Vorsicht ist auch bei akustischen Effekten geboten

Zu den weiteren Stressoren auf Websites gehören unerwartete Klänge. Sie entstehen, wenn Videos oder MP3-Dateien automatisch abgespielt werden. Dadurch entsteht bei den Nutzern ein Schreckmoment vor allem dann, wenn die Lautstärke hoch ist. Außerdem sollte nicht unterschätzt werden, dass durch solche akustischen Effekte auch unbeteiligte Dritte erschreckt und gestört werden können. Wer MP3-Dateien in seine Website einbinden möchte, sollte das mit speziellen Playern tun, die vom Nutzer selbst gestartet werden können. Besonders günstig sind Versionen, die eine individuelle Regelung der Lautstärke erlauben.

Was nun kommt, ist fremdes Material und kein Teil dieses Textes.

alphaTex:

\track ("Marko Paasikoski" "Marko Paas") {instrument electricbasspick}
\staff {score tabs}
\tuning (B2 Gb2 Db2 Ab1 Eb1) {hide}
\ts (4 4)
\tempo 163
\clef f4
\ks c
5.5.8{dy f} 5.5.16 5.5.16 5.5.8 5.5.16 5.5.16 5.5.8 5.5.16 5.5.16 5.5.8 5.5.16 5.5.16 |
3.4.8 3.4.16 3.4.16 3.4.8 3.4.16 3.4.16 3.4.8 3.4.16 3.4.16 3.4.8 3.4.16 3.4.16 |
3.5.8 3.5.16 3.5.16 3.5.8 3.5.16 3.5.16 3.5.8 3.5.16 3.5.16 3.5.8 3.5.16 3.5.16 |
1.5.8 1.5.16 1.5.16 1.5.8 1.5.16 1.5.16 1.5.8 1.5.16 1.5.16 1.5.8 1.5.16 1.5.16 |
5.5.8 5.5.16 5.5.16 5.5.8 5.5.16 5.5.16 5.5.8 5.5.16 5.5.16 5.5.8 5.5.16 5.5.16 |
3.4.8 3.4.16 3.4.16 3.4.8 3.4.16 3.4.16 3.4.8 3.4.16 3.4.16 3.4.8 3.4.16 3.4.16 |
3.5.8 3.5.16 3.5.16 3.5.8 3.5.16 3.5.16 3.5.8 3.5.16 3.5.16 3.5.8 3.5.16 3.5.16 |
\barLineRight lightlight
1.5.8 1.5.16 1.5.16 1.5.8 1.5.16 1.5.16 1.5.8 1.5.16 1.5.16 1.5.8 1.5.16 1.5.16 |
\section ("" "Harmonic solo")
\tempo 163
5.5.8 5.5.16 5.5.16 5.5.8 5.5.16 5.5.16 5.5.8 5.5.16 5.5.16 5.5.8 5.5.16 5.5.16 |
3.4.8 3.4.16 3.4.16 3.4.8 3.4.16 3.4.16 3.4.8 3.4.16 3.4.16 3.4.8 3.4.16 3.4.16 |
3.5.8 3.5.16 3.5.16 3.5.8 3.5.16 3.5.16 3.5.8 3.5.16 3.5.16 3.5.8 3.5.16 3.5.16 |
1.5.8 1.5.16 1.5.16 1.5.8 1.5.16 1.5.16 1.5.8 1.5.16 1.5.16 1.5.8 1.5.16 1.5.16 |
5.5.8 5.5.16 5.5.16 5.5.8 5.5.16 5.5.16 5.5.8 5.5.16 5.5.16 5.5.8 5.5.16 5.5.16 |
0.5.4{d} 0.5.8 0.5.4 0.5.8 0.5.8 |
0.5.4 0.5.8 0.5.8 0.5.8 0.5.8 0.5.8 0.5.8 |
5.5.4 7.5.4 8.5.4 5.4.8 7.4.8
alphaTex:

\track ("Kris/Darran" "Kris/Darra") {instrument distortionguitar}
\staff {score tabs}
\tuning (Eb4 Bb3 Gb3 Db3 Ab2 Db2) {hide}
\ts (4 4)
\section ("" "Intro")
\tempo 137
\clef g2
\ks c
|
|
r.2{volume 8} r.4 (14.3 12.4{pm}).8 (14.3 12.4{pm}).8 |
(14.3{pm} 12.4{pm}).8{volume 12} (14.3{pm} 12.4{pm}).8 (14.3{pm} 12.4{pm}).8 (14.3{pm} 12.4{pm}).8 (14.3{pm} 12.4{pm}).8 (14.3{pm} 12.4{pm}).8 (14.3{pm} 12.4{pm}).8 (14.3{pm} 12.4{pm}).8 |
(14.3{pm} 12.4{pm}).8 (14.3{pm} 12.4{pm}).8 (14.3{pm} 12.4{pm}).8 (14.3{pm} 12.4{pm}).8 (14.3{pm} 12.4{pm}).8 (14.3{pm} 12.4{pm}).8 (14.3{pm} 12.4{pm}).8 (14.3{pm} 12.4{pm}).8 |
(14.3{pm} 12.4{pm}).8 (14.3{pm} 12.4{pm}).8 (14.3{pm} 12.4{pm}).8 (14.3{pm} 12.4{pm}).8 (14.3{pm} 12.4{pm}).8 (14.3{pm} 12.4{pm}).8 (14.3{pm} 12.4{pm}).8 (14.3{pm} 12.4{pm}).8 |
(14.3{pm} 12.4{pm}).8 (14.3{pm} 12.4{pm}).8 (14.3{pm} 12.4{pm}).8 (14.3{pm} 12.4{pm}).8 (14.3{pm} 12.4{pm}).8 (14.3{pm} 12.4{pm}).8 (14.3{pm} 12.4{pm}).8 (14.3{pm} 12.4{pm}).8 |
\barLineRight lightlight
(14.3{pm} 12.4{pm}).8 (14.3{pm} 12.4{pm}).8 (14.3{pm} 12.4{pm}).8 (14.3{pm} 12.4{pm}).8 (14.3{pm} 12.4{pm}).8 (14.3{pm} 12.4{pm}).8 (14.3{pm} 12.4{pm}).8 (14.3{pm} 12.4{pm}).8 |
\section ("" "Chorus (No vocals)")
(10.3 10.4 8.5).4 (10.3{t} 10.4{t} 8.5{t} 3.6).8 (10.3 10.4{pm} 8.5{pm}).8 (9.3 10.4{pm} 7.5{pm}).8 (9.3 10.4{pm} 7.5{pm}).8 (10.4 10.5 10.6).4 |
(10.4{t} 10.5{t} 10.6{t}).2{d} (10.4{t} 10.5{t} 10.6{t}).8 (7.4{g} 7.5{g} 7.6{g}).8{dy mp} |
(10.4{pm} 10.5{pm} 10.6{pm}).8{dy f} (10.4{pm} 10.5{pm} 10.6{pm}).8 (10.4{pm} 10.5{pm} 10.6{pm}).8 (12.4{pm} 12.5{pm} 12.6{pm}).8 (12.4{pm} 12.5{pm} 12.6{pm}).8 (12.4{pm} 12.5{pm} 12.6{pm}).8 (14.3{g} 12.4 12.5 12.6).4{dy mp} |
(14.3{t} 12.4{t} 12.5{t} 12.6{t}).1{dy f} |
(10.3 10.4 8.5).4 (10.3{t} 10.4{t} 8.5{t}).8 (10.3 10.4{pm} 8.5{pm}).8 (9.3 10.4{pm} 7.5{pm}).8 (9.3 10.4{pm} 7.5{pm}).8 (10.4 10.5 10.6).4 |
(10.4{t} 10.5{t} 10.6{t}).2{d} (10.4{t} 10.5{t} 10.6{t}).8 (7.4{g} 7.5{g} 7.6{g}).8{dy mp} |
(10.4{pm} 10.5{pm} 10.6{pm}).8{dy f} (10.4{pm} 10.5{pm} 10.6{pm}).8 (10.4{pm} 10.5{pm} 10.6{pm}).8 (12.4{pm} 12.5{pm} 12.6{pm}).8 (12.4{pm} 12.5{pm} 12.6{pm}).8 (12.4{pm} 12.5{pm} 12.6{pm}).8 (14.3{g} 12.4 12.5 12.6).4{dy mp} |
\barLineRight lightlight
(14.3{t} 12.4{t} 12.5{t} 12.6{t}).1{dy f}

Pop-up-Fenster zählen ebenfalls zu den Stressoren

Um die Werbung lohnenswert zu machen, binden sie viele Webmaster so ein, dass sie sich beim Aufruf der Website automatisch in einem separaten Fenster öffnet. Üblich ist dabei sowohl die Pop-up-Technik als auch die Pop-under-Technik. Dabei entsteht eine unerwartete Reaktion der Website. Lästig ist diese Art der Werbung ergänzend deshalb, weil sie eine zusätzliche Aktion des Nutzers erfordert. Üblich ist diese Art des Aufbaus vor allem bei den Hinweisen von Zeitungsredaktionen oder Statistikportalen auf die kostenpflichtigen Premium-Accounts. Auch bei der Bewerbung von Apps wird sie leider häufig praktiziert. Bei der App-Werbung werden alternativ sogenannte Interstitials genutzt. Dabei handelt es sich um spezielle Websites, die vor dem Aufruf der eigentlichen Inhalte der aufgerufenen Website temporär angezeigt werden.